Vale (NYSE:VALE) remains a top pick for investors who want to get exposure to the commodity business and to a rebound in China's economy. Vale is a diversified metals and mining corporation delivering a range of commodities including iron ore, manganese ore, copper, nickel, gold, silver, phosphates and others. Vale's strong dependence on iron ore makes the company a great cyclical bet on increased construction activity and commodity demand in China.
High reliance on China
In the fourth quarter of 2013, Vale achieved revenues of $13.6 billion of which $5.7 billion or 42% were attributable to China. For the full-year 2013, China's revenue contribution stood at 39%. China is by far the most important market for Vale: Europe, for instance, accounted for only 18% of Vale's 2013 revenues and South America for 19%. Total Asia revenues represented 54% of total 2013 group revenues while North America only accounted for 5%. And this is exactly why I am bullish on Vale: In addition to an almost ridiculous valuation (see below), Vale has outsized emerging market exposure especially to the dynamic growth markets in China/Asia.
Short-term growth challenges in China certainly affect Vale. China used to grow its GDP by about 10% or more a year not too long ago. Now that the real estate sector has been overheating and misguided capital allocation policies have revealed themselves, the Chinese economy is taking a breather. As Reuters reported on March 4, 2014:
China will maintain its economic growth target for 2014 at about 7.5 percent, as expected, signaling that its policy focus would be slanted in favor of reforms and rebalancing the economy.
Premier Li Keqiang, in a report to the National People's Congress at the start of its annual session on Wednesday, also said military spending will increase by 12.2 percent.
- 2014 growth target set at about 7.5 percent
- China to make domestic demand main growth engine
- 2014 CPI target set at about 3.5 pct
- Total trade expected to increase 7.5 pct in 2014
- 2014 Budget deficit seen at 2.1 pct of GDP
Long-term demand drivers
China, at least for the moment, accepts lower GDP growth in order to rebalance the economy. However, China is still the growth engine in the world. In the medium to long term, more Chinese people will migrate to urban centers in order to pursue education, economic opportunities and higher life standards. I judge this urbanization trend to be secular in nature which should lead to substantial public infrastructure investments and a widening of the industrial base. In other words: Urbanization will lead to infrastructure expansions/upgrades (highways, bridges, tunnels, airports, residential and commercial real estate etc.) and, correspondingly, higher commodity demand - especially for iron ore.
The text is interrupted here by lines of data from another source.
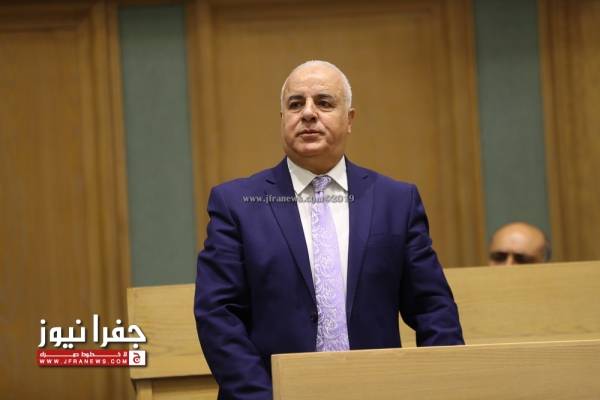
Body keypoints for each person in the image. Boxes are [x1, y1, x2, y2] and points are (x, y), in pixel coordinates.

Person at [194, 60, 464, 400]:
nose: (308, 113)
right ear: (282, 119)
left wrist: (443, 386)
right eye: (296, 104)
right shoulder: (236, 204)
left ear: (349, 119)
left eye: (324, 102)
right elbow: (218, 314)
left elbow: (433, 309)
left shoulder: (396, 201)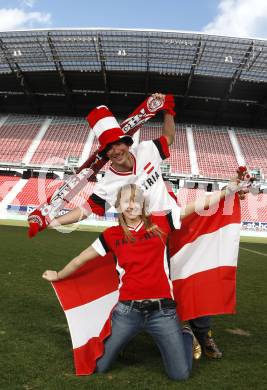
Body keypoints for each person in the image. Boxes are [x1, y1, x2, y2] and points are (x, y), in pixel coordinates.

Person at [41, 93, 245, 359]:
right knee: (157, 281)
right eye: (109, 148)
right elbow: (86, 210)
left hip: (175, 220)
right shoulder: (108, 182)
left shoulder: (147, 149)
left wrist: (168, 112)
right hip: (144, 237)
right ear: (104, 154)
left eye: (119, 144)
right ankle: (174, 328)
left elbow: (169, 138)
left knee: (193, 270)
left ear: (127, 143)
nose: (116, 150)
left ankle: (202, 332)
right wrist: (53, 220)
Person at [43, 184, 194, 380]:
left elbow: (197, 206)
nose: (131, 205)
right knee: (100, 366)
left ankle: (186, 334)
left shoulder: (161, 223)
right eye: (126, 201)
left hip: (162, 312)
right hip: (127, 312)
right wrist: (59, 274)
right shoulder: (111, 235)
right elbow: (82, 258)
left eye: (136, 200)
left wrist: (229, 189)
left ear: (143, 205)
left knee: (179, 375)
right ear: (118, 205)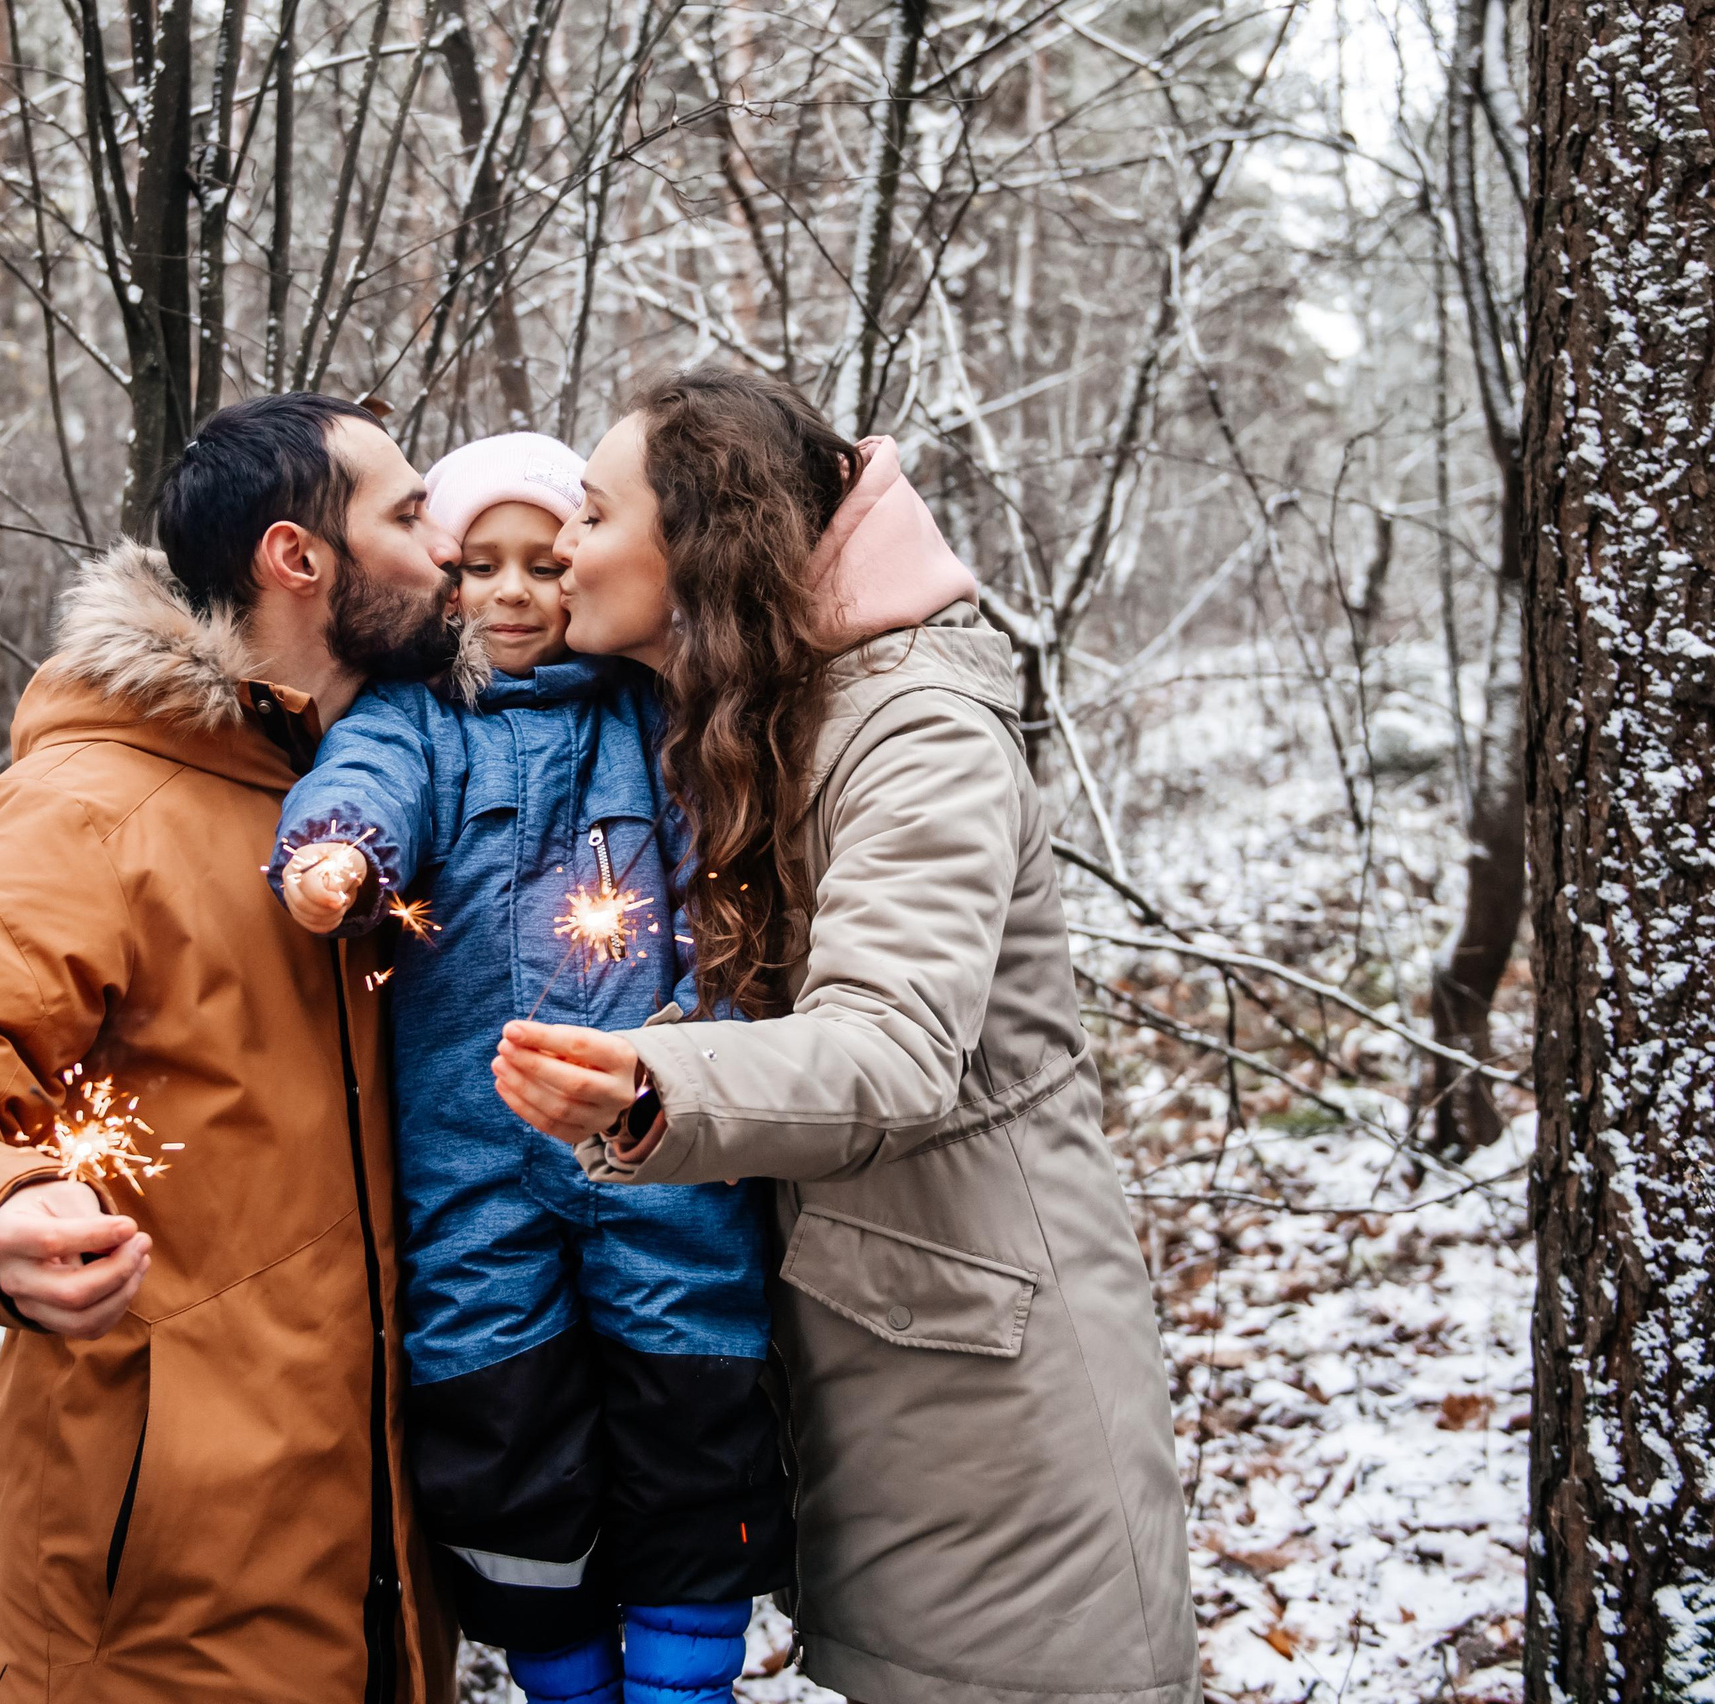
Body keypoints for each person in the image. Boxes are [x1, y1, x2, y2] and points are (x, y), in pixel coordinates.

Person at [493, 368, 1200, 1704]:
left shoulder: (911, 727)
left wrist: (650, 1082)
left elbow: (892, 1048)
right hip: (888, 1359)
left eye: (591, 515)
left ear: (701, 542)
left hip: (996, 1393)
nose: (563, 548)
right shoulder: (759, 710)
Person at [0, 394, 466, 1703]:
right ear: (300, 559)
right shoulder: (93, 811)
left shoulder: (387, 799)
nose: (442, 540)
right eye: (407, 511)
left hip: (379, 1571)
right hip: (163, 1604)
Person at [274, 431, 791, 1704]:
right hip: (472, 1154)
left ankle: (683, 1684)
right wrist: (337, 851)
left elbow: (715, 875)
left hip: (647, 1137)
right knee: (497, 1421)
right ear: (442, 583)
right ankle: (564, 1680)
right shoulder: (415, 721)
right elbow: (367, 778)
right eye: (478, 566)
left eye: (543, 562)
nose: (512, 593)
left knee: (687, 1403)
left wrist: (681, 1034)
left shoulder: (647, 718)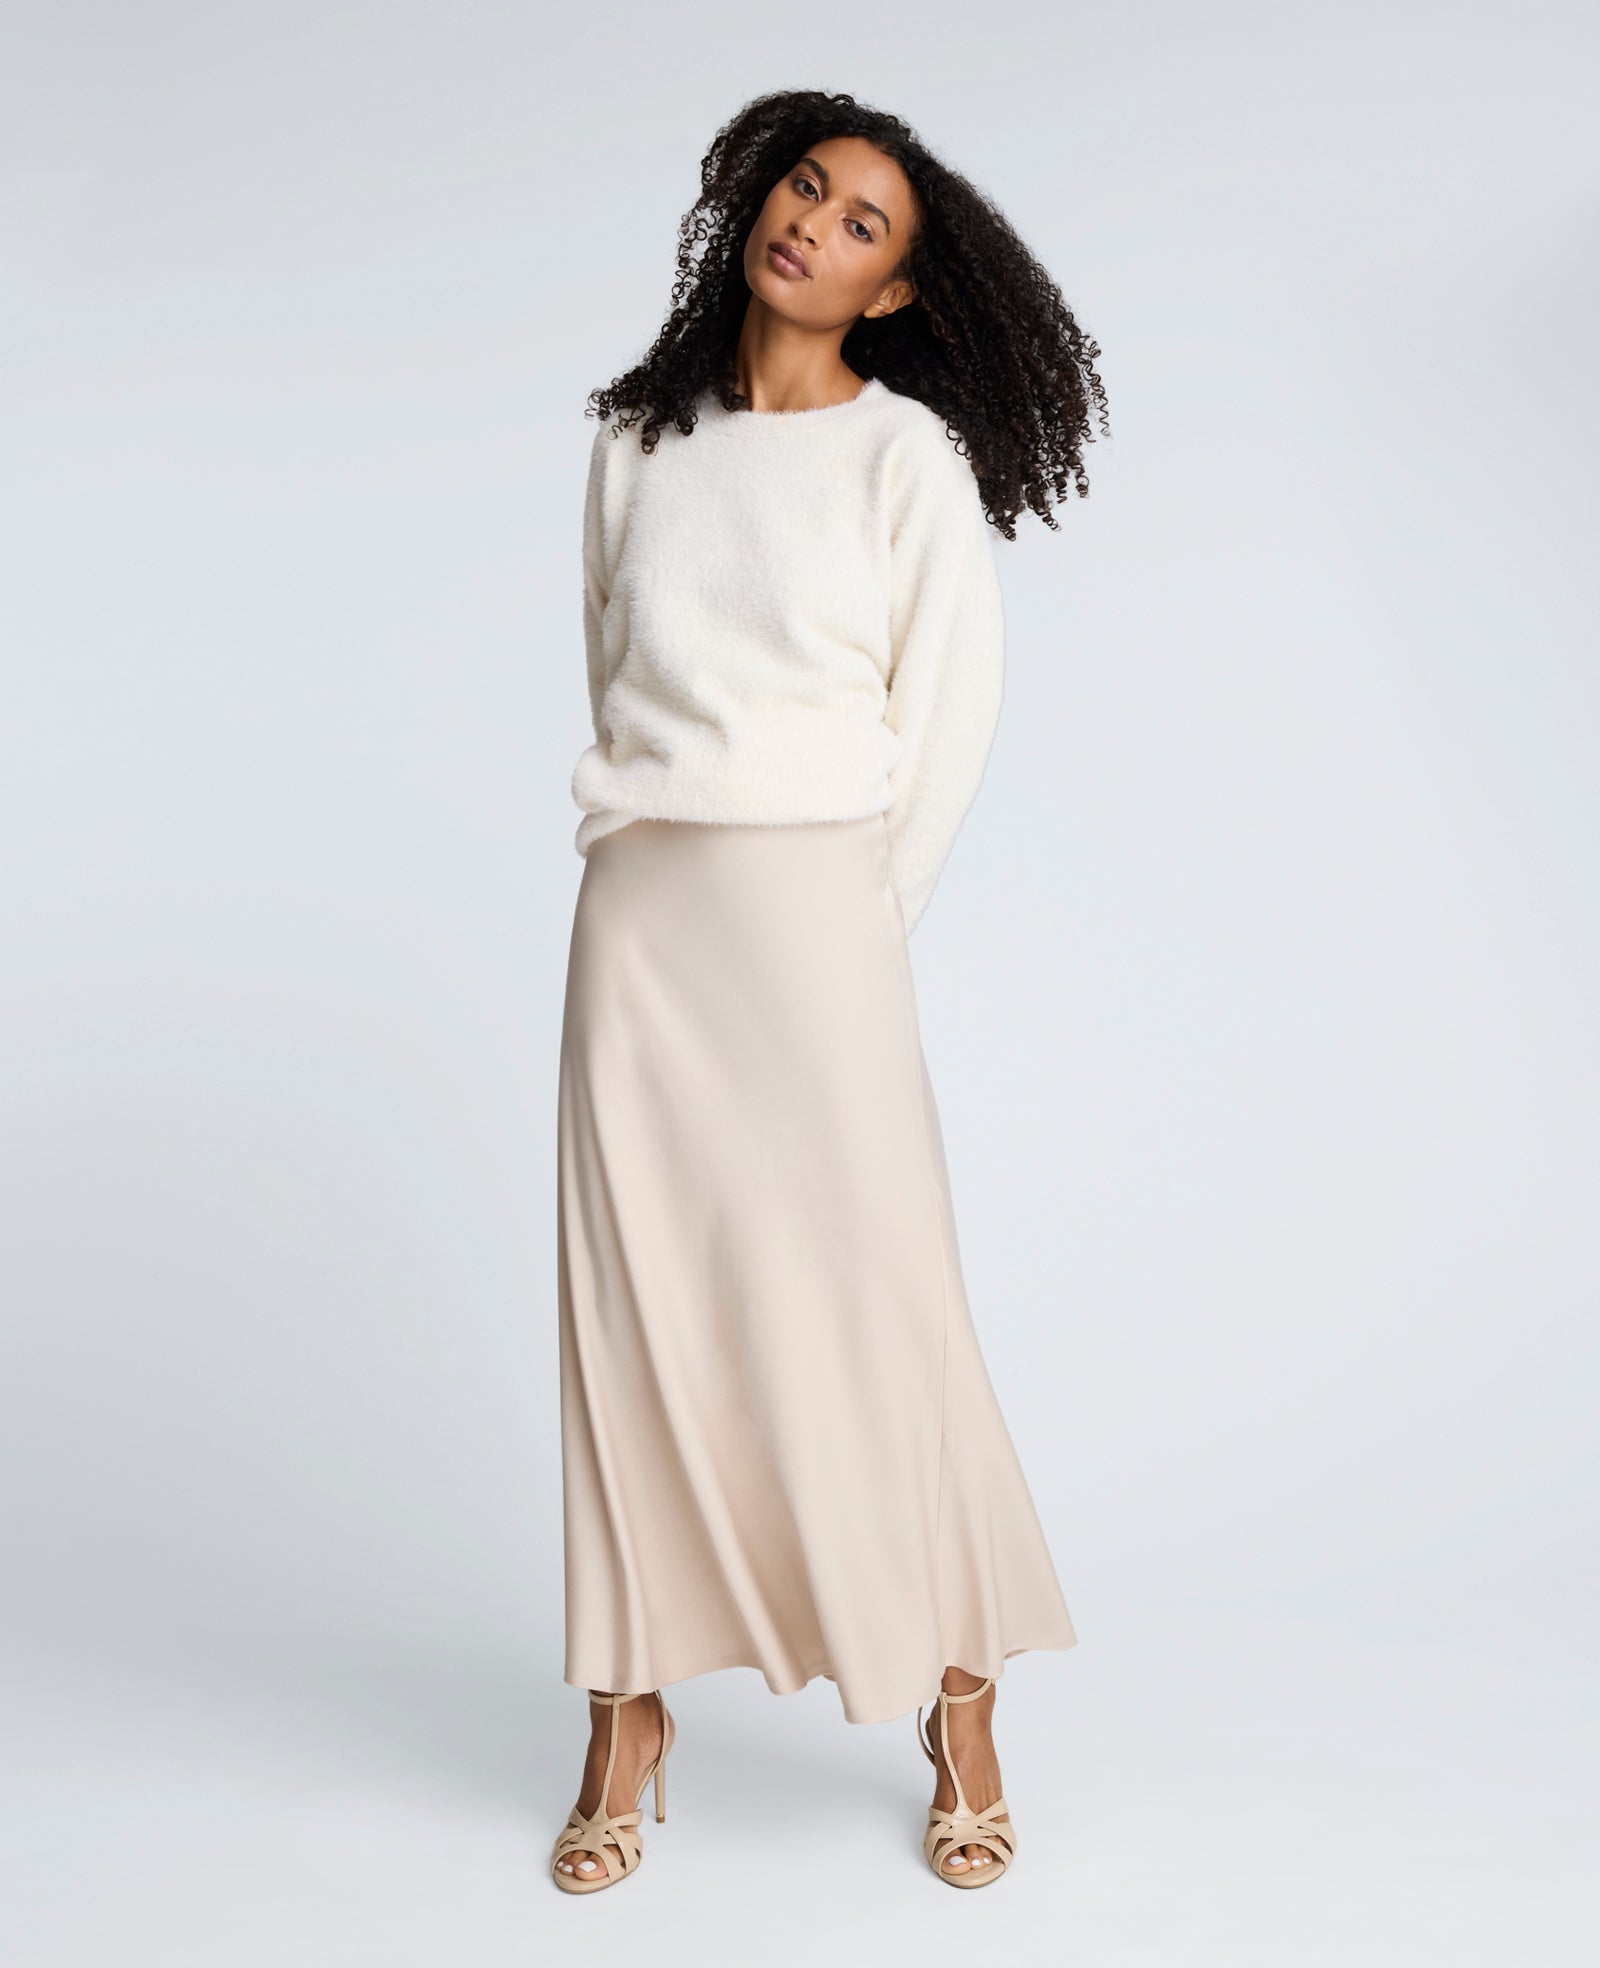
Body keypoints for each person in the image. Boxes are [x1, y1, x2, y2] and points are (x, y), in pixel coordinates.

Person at [549, 88, 1109, 1895]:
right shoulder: (638, 440)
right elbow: (613, 665)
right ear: (755, 200)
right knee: (635, 1313)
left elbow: (946, 719)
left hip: (815, 919)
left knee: (881, 1301)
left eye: (863, 222)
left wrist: (863, 917)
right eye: (806, 188)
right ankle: (626, 1718)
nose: (815, 223)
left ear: (893, 291)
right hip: (644, 916)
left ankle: (961, 1699)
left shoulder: (903, 462)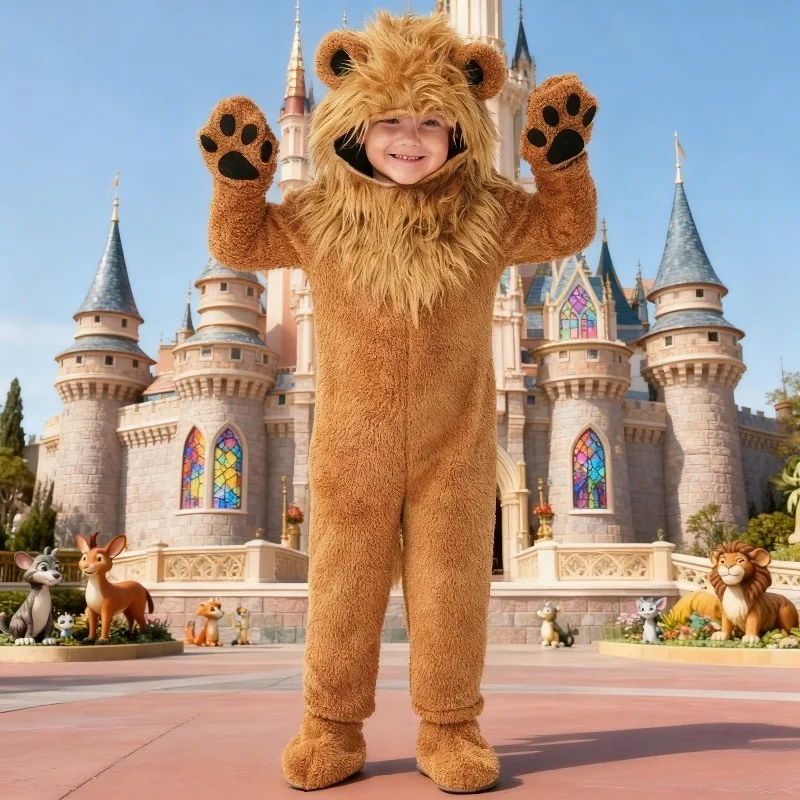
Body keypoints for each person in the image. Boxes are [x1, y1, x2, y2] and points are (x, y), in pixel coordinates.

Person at [198, 10, 597, 793]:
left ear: (466, 120)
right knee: (342, 591)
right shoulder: (321, 213)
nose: (408, 137)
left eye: (431, 120)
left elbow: (565, 226)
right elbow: (240, 247)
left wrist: (561, 165)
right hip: (353, 445)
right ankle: (331, 726)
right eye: (388, 120)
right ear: (352, 120)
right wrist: (238, 183)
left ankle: (450, 727)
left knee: (452, 591)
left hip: (458, 444)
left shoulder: (489, 209)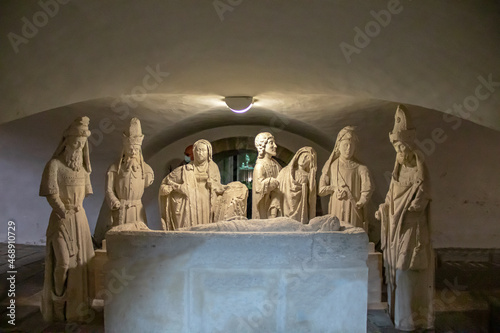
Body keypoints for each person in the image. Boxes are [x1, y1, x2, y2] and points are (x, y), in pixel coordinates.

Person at [375, 105, 434, 331]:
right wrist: (383, 209)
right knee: (398, 271)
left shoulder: (419, 170)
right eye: (397, 147)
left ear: (409, 147)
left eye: (401, 146)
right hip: (396, 229)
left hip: (411, 230)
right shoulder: (398, 173)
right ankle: (400, 314)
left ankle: (413, 317)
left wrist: (414, 207)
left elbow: (424, 196)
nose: (399, 151)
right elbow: (390, 198)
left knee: (406, 270)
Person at [39, 116, 94, 322]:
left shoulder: (83, 169)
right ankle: (58, 300)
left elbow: (86, 192)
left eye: (82, 143)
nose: (79, 145)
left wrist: (75, 210)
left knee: (81, 263)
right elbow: (51, 193)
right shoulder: (54, 165)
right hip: (61, 220)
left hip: (80, 220)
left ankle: (76, 306)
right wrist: (63, 210)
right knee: (62, 263)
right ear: (67, 141)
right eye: (76, 141)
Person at [159, 139, 226, 230]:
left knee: (206, 225)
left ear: (208, 152)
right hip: (191, 201)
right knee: (191, 225)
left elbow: (218, 186)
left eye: (203, 150)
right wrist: (170, 188)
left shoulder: (213, 167)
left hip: (207, 200)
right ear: (194, 152)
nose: (200, 153)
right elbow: (166, 182)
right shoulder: (185, 169)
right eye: (198, 150)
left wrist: (213, 184)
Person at [318, 126, 373, 231]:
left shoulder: (361, 168)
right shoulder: (331, 166)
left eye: (351, 146)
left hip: (353, 207)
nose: (348, 149)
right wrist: (334, 188)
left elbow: (367, 188)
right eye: (345, 145)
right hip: (336, 206)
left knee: (352, 232)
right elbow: (321, 190)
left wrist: (361, 201)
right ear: (338, 146)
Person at [105, 118, 154, 228]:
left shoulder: (146, 169)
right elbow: (109, 189)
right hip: (122, 209)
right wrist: (114, 201)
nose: (133, 152)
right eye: (130, 149)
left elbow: (147, 181)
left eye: (136, 149)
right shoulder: (115, 168)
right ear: (125, 148)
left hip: (137, 210)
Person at [277, 146, 317, 224]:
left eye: (308, 157)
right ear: (297, 156)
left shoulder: (308, 176)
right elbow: (277, 189)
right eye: (302, 155)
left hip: (300, 210)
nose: (304, 159)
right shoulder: (285, 172)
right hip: (286, 205)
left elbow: (311, 195)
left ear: (310, 162)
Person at [252, 132, 282, 219]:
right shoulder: (260, 166)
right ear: (262, 145)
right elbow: (258, 188)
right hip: (264, 209)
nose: (275, 146)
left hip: (276, 202)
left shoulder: (276, 165)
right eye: (271, 143)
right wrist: (270, 182)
Vale's stock price has been volatile over the last year and I expect volatility to continue - particularly when Chinese economic data is being released. Vale has lost approximately 28% over the last year which is about the same percentage decline from its 52-week high at $19.10.
Vale shareholders clearly have little to cheer about: The stock returned a meager 2% over the last five years while other large-cap commodity plays performed much better. BHP Billiton (NYSE:BHP) gained 63%, Freeport-McMoRan (NYSE:FCX) 83%, Rio Tinto (NYSE:RIO) 88% and Southern Copper (NYSE:SCCO) 93%. Much of it had to do with Vale's extraordinary reliance on iron ore and China.
There are three things I particularly like about Vale: First, as mentioned above, Vale is highly reliant on emerging markets and its earnings should get a boost when China overcomes its cold. Secondly, as a contrarian investor I always like to purchase companies way below their 52-week high. Thirdly, Vale is just dirt cheap and trades at a depressed multiple because of negative macroeconomic news coming out of China.
In terms of valuation, I think Vale is still the best value in the large-cap basic materials sector. The company trades at just 7.34 times forward earnings which translates into an earnings yield of nearly 14% which is truly bargain territory. The peer group average P/E ratio stands at 10.76 and signals that Vale trades at a substantial discount to its peers.
(Source: Achilles Research, Yahoo Finance)
Vale might be a suitable investment for long-term oriented investors who want to purchase a leading iron ore player at a discount price. Secular urbanization trends in China and other parts of Asia should ultimately lead to substantial infrastructure investments, which, in turn, should lead to increased commodity demand for commodities such as iron ore, copper, nickel etc. Since Vale trades at a truly low valuation, investors get a sizable margin of safety but retain all the upside potential that comes from a rebound in the Chinese economy. Strong, long-term BUY.
Disclosure: I am long VALE, FCX. I wrote this article myself, and it expresses my own opinions. I am not receiving compensation for it (other than from Seeking Alpha). I have no business relationship with any company whose stock is mentioned in this article.